Senator Max Baucus ran from questions this morning about why he refuses to hear arguments for removing the profit and greed of the health insurance industry from American health care at a media event at the Kaiser Family Foundation. He pulled up ready to park on the street and go in the front door - but turned his car down a back alley and parked in the iron-gated service entrance to avoid the protesters waiting to ask him questions out front. I'll post a link to the video as soon as it's up. (The scene was reminiscent of other politicians we've caught on the run, only this time, the media was inside waiting.) 

Russell Mokhiber, a credentialed, long-time journalist who publishes Corporate Crime Reporter, was denied access to the meeting altogether. Perhaps because Baucus had him arrested two weeks ago for speaking out during a Congressional hearing where advocates of single payer health care were denied a seat at the table. Read his account here.

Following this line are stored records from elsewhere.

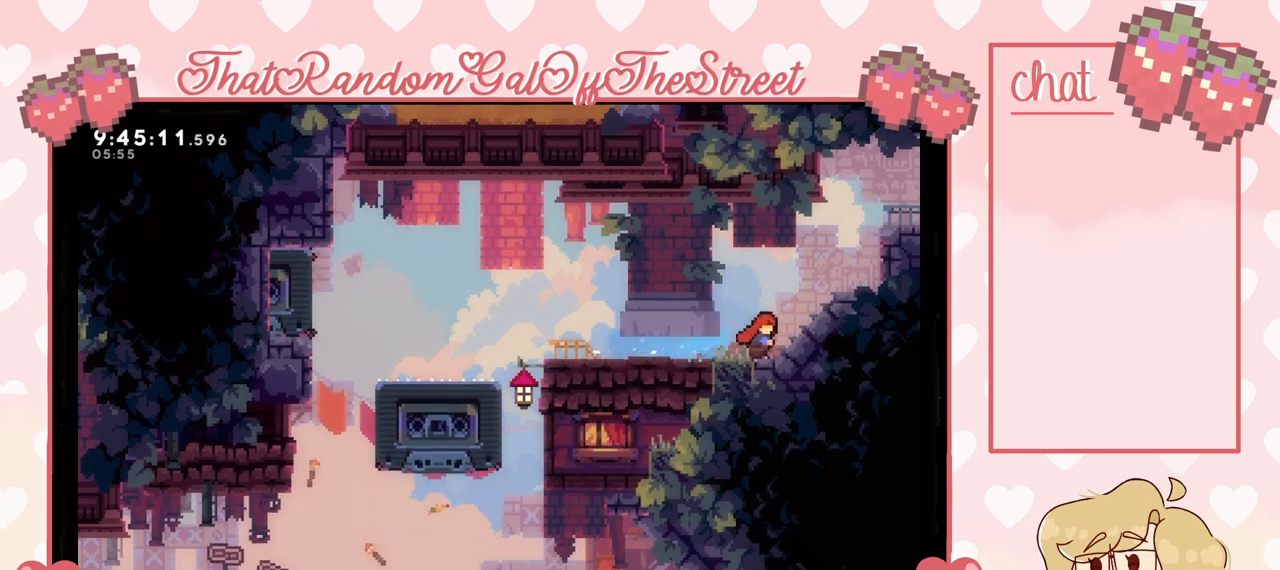
{"buttons": ["A"], "left_stick": "right", "right_stick": "center", "events": [[67, "A", "down"], [267, "A", "up"], [500, "A", "down"]]}
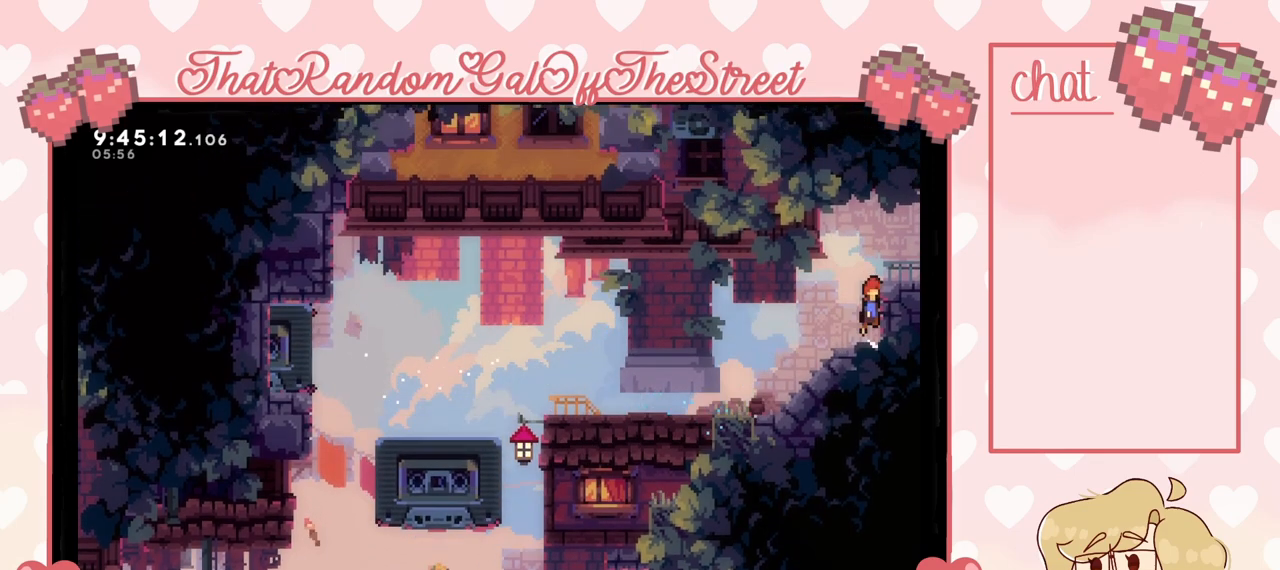
{"buttons": ["L2"], "left_stick": "right", "right_stick": "center", "events": [[167, "L2", "down"], [267, "A", "up"]]}
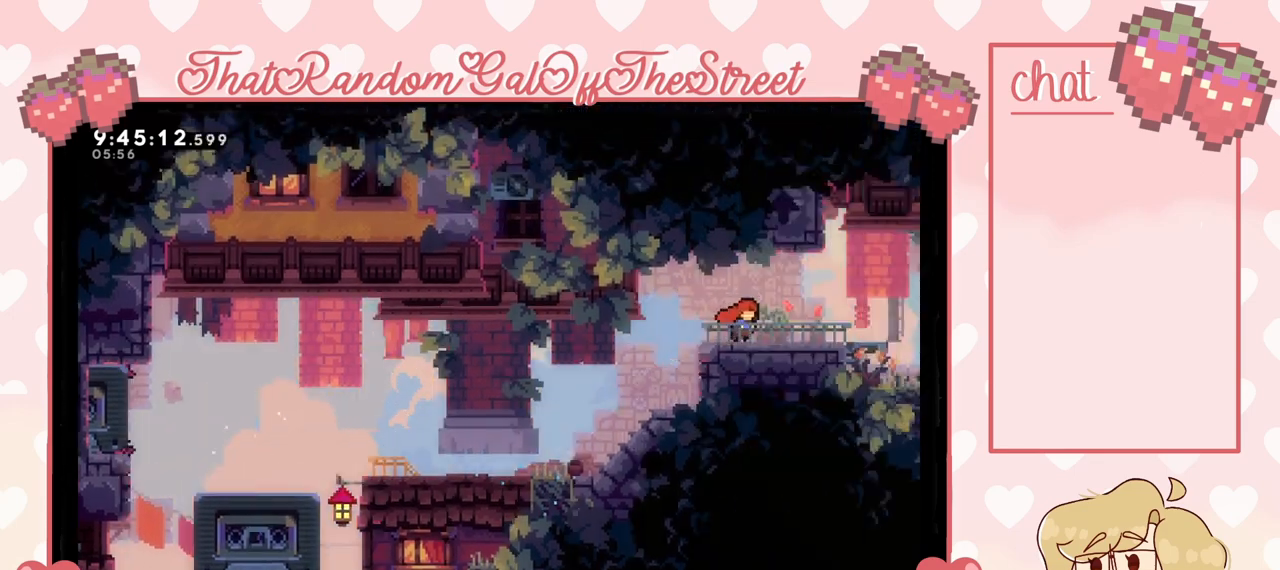
{"buttons": [], "left_stick": "right", "right_stick": "center", "events": [[167, "L2", "up"], [333, "left_stick", "center"], [500, "left_stick", "right"]]}
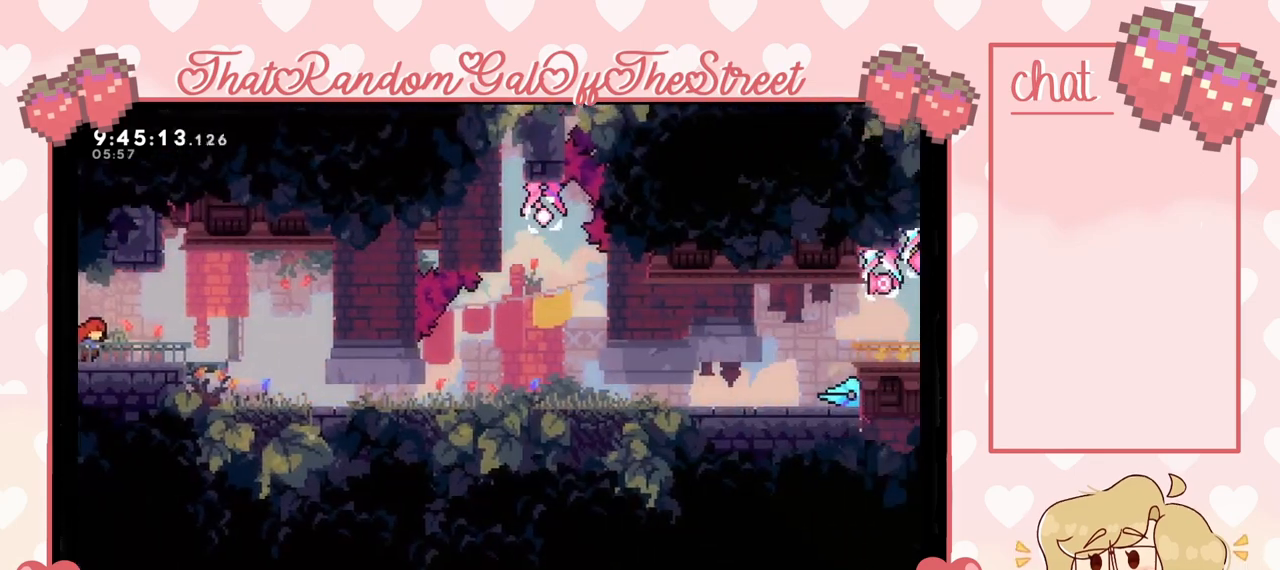
{"buttons": [], "left_stick": "right", "right_stick": "center", "events": []}
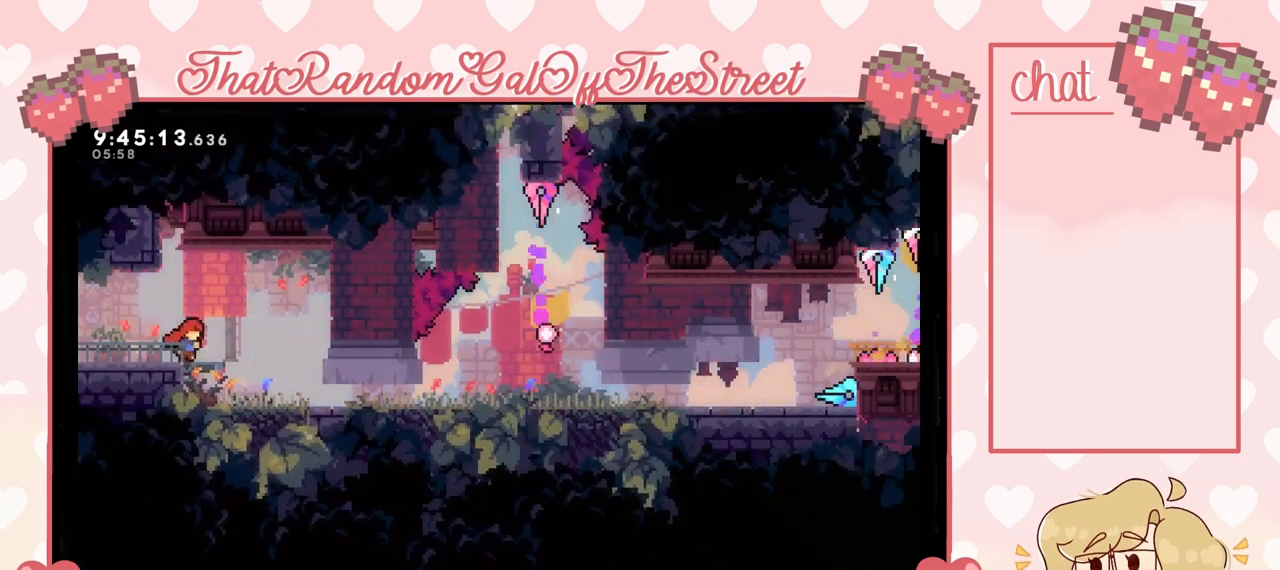
{"buttons": [], "left_stick": "right", "right_stick": "center", "events": []}
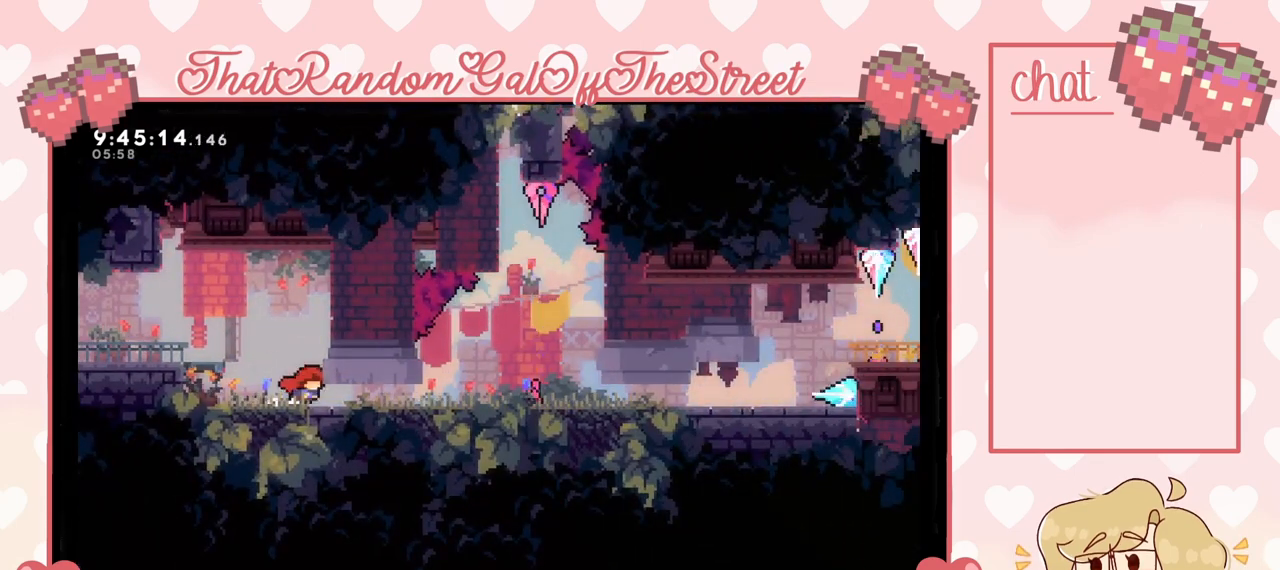
{"buttons": [], "left_stick": "down-right", "right_stick": "center", "events": [[33, "left_stick", "down-right"], [133, "X", "down"], [300, "X", "up"]]}
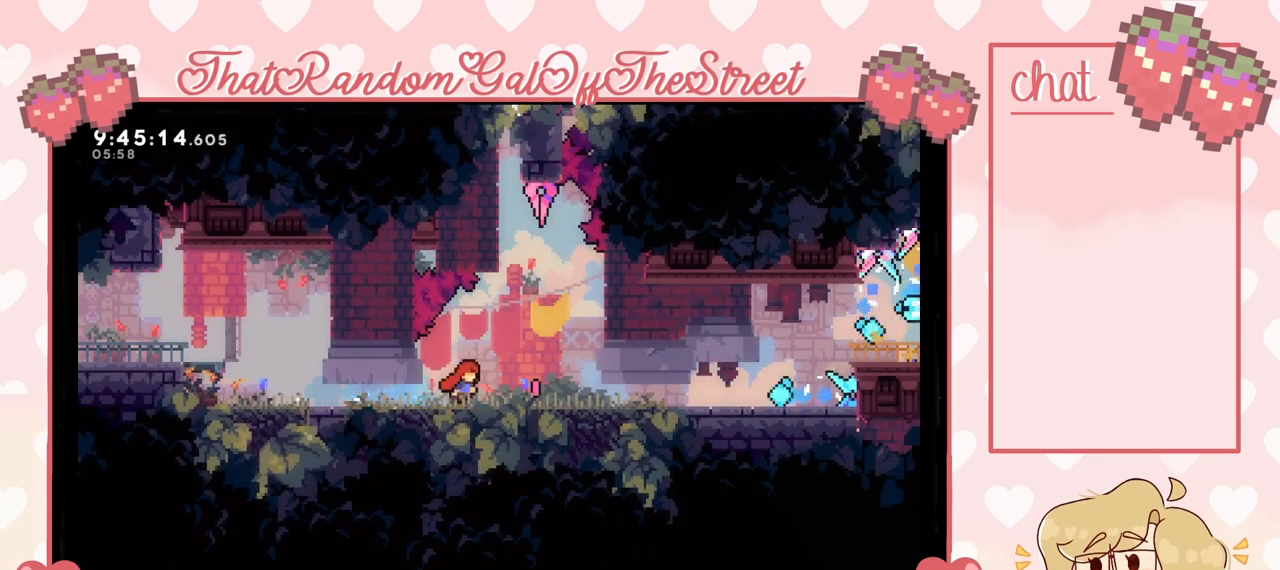
{"buttons": [], "left_stick": "right", "right_stick": "center", "events": [[167, "left_stick", "right"], [300, "A", "down"], [400, "A", "up"]]}
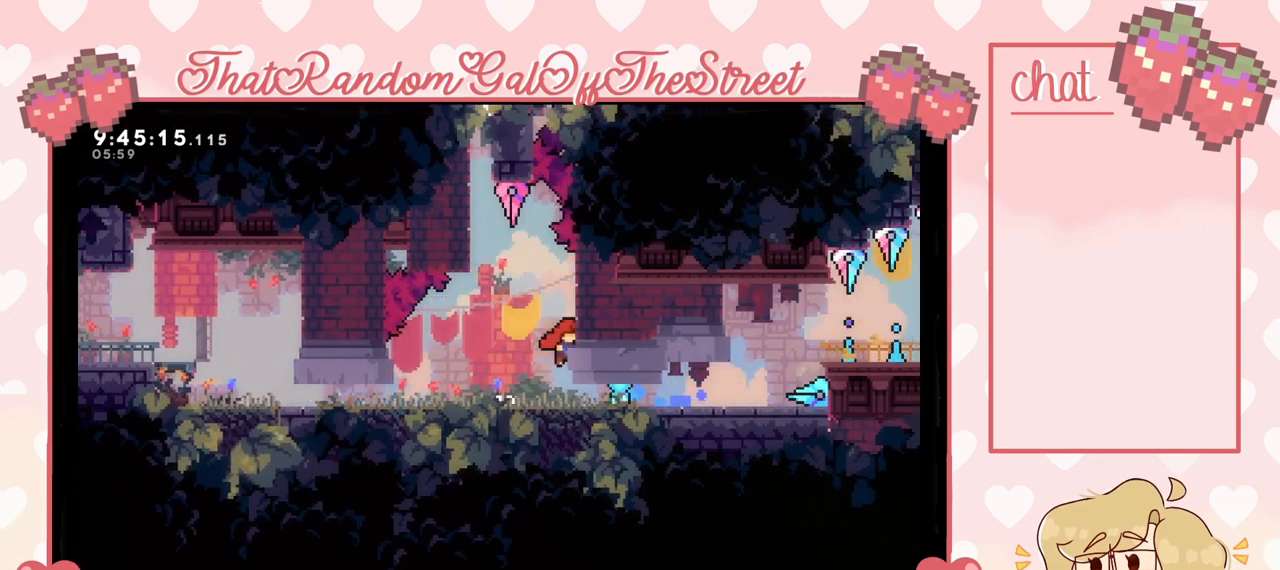
{"buttons": ["L2"], "left_stick": "center", "right_stick": "center", "events": [[33, "L2", "down"], [33, "left_stick", "up-right"], [267, "left_stick", "up"], [367, "left_stick", "center"]]}
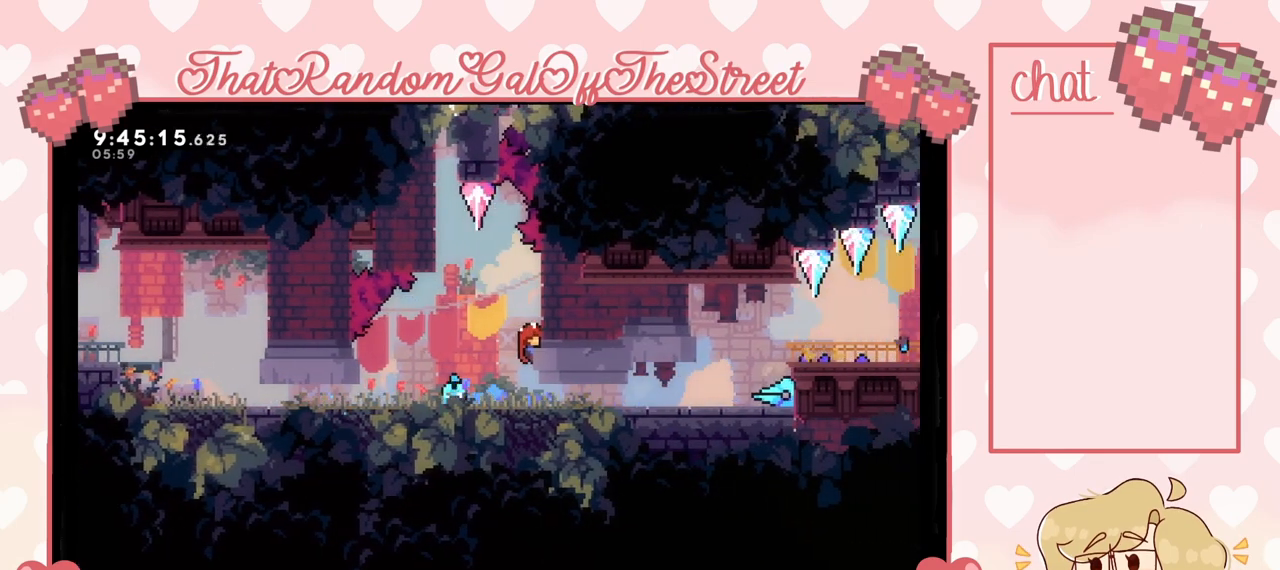
{"buttons": ["L2"], "left_stick": "center", "right_stick": "center", "events": []}
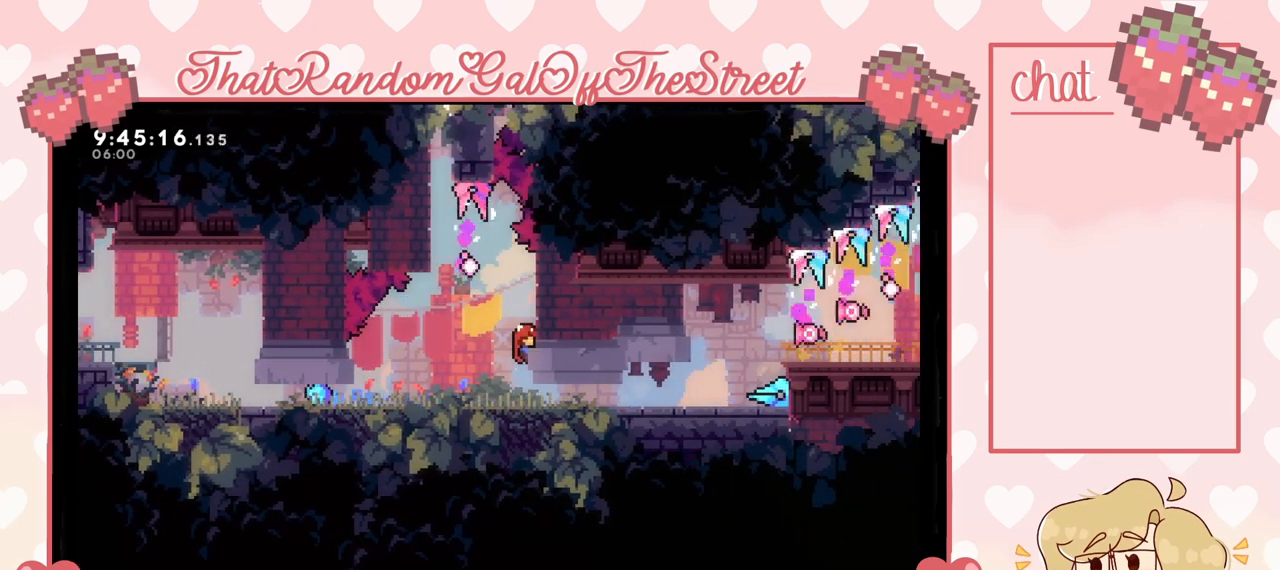
{"buttons": ["L2"], "left_stick": "center", "right_stick": "center", "events": []}
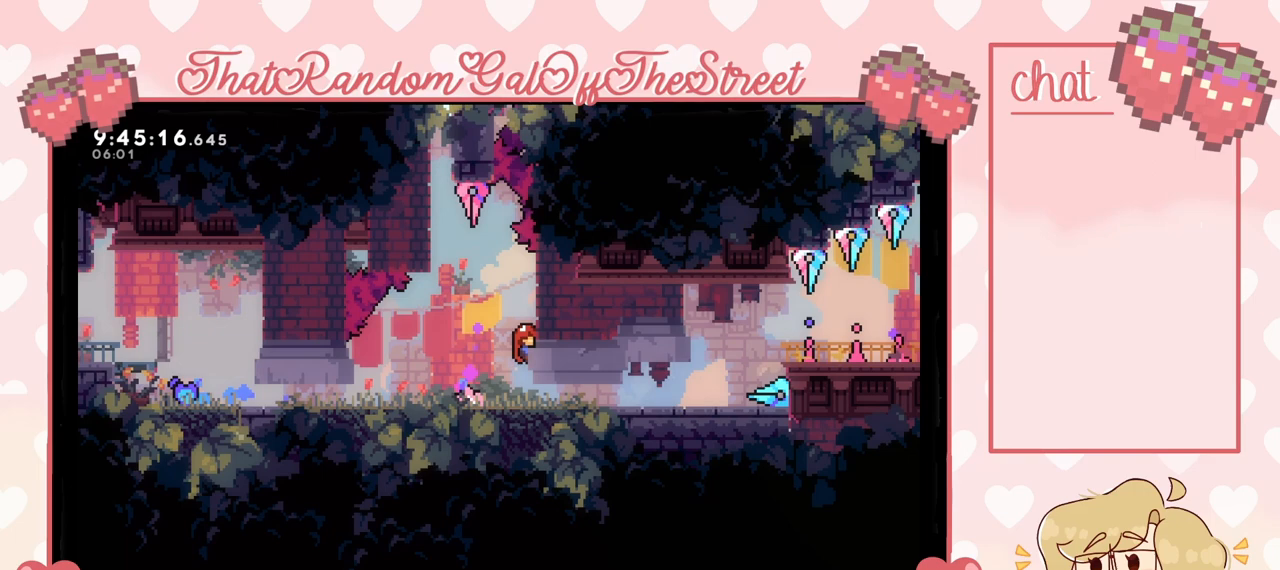
{"buttons": ["L2"], "left_stick": "center", "right_stick": "center", "events": []}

Meanwhile, instead of listening to the overwhelming voice of Americans who want real health reform, Sen. Baucus is going full steam ahead with the insurance industry's favorite idea to co-opt health care reform: a requirement that every American prove they have health coverage or pay a tax penalty or fine. Isn't it time he explain how he plans to protect consumers from high-cost, low-benefit policies that are the inevitable result of forcing everyone to buy unaffordable private health insurance?